Her voice had risen to a tinny screech. She could hear the echoes of it go bouncing around in her brother’s office. It seemed to her that the ends of her nerves had burst through her skin all over her body, and were jutting out like quills.

Quellen’s manner changed. He seemed to make a conscious effort to relax, and he leaned forward benevolently, giving her a froodlike smile. Helaine expected him to ask, “Shall we now attempt to get to the bottom of this delusion of yours?” What he actually said, in honeyed, humoring tones, was, “Maybe you’re getting overwrought for no real reason, Helaine. What makes you think he’s having dealings with the hopper criminals?”
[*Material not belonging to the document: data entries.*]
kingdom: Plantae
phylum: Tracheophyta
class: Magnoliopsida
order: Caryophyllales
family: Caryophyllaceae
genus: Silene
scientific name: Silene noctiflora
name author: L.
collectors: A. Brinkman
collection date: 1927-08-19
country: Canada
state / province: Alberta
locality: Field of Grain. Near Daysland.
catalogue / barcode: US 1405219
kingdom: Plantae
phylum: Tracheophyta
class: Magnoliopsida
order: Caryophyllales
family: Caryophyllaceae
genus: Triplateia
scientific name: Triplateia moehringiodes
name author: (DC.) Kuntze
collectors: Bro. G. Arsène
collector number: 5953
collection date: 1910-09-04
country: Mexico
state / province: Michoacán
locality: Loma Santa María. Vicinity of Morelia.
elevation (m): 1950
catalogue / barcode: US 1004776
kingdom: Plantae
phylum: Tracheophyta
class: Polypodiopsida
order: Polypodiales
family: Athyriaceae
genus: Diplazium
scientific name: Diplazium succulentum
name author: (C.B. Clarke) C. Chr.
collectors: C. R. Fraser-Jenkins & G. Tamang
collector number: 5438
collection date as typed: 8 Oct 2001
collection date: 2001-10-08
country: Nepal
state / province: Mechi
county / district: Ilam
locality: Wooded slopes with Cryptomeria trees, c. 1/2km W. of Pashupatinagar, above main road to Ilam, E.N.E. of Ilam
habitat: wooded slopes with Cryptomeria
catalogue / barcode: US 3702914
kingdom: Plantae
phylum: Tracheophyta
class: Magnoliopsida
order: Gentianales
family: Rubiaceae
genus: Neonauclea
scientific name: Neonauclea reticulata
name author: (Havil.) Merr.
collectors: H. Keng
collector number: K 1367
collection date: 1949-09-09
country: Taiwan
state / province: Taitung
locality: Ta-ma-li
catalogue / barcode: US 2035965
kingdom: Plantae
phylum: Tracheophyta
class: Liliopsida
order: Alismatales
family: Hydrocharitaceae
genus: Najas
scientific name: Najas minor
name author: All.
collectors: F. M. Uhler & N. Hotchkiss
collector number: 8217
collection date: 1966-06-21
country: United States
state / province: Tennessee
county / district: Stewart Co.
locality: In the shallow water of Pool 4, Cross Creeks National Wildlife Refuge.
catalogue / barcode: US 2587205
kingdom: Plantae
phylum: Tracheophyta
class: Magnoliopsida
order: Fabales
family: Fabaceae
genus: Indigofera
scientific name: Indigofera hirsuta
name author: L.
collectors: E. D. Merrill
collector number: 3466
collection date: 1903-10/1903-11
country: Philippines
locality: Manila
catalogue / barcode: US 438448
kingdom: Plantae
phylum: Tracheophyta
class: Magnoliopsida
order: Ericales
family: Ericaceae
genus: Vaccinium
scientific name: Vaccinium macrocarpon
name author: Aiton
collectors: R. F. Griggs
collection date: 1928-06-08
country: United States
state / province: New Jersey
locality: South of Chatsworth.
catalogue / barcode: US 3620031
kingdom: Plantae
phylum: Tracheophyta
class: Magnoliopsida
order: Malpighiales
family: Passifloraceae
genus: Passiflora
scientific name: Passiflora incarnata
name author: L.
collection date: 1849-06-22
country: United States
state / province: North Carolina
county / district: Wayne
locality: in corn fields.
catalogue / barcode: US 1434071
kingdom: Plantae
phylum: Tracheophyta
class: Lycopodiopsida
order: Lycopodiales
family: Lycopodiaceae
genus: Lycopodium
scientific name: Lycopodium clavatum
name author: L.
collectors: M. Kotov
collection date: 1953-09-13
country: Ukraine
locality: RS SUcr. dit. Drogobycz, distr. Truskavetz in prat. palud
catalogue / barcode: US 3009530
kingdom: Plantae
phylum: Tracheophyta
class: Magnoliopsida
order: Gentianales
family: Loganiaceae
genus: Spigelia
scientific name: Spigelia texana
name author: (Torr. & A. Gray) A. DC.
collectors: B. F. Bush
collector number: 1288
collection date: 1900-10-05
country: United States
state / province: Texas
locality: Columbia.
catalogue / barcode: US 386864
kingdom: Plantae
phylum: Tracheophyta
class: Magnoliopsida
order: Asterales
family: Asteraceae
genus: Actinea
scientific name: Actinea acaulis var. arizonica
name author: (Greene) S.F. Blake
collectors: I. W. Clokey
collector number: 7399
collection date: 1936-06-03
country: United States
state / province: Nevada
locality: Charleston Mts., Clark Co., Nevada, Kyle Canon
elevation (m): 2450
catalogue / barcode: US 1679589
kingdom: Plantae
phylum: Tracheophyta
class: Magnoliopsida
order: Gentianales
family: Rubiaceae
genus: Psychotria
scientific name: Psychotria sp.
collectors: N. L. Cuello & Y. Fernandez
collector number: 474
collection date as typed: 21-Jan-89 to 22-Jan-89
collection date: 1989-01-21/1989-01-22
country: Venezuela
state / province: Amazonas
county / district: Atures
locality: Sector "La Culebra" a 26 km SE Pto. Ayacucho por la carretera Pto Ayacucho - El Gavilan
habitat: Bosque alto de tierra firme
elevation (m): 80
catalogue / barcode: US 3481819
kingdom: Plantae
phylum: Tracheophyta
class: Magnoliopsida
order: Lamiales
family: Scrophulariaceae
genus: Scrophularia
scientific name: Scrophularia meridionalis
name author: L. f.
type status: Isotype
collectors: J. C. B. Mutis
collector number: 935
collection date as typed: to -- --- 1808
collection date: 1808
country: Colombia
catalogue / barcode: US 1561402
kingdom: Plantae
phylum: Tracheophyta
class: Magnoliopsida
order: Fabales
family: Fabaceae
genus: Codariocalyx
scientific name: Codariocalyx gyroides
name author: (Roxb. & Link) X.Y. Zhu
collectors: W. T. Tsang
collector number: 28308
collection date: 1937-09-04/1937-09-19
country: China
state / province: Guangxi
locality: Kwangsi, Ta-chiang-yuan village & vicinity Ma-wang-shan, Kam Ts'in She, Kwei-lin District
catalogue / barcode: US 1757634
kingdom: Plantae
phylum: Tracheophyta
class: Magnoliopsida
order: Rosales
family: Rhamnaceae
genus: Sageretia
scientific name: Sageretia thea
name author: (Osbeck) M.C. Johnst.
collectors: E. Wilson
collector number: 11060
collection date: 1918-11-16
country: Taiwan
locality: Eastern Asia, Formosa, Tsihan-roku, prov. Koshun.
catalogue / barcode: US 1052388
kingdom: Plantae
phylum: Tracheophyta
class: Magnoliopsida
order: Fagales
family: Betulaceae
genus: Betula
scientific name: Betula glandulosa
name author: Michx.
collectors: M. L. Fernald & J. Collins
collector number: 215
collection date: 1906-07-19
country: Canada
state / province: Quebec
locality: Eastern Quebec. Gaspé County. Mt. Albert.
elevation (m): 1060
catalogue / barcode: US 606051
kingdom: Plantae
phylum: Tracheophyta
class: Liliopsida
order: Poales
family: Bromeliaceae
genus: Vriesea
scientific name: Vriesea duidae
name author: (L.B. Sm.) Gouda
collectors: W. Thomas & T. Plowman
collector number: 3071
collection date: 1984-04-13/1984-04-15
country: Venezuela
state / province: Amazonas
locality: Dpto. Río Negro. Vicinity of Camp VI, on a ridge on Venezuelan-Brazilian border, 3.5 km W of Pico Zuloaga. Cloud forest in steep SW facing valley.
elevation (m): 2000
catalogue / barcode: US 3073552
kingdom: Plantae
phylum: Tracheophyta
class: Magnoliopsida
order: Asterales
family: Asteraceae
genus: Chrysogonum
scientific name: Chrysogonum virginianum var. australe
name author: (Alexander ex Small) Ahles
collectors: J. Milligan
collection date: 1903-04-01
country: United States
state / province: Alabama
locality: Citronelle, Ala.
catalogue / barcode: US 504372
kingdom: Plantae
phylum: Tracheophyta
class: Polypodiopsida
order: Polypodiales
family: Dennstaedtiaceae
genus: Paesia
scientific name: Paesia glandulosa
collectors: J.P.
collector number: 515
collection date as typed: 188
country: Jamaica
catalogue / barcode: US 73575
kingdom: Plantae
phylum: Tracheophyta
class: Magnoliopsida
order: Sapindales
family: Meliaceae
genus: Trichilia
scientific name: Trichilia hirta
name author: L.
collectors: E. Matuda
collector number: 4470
She told him about the Lanoy minislip, and about Norm’s exaggerated reaction of unconcern when she had queried him on Lanoy. As she quoted the five-word slogan on the slip, Helaine was startled to see her brother’s beaming look of phony solicitude give way for a moment to a blank expression betokening some sudden absolute terror within. Then Quellen recovered; but he had already betrayed himself. Helaine was sharp to detect such momentary flickers of the inner persona. She said, “You know about Lanoy?”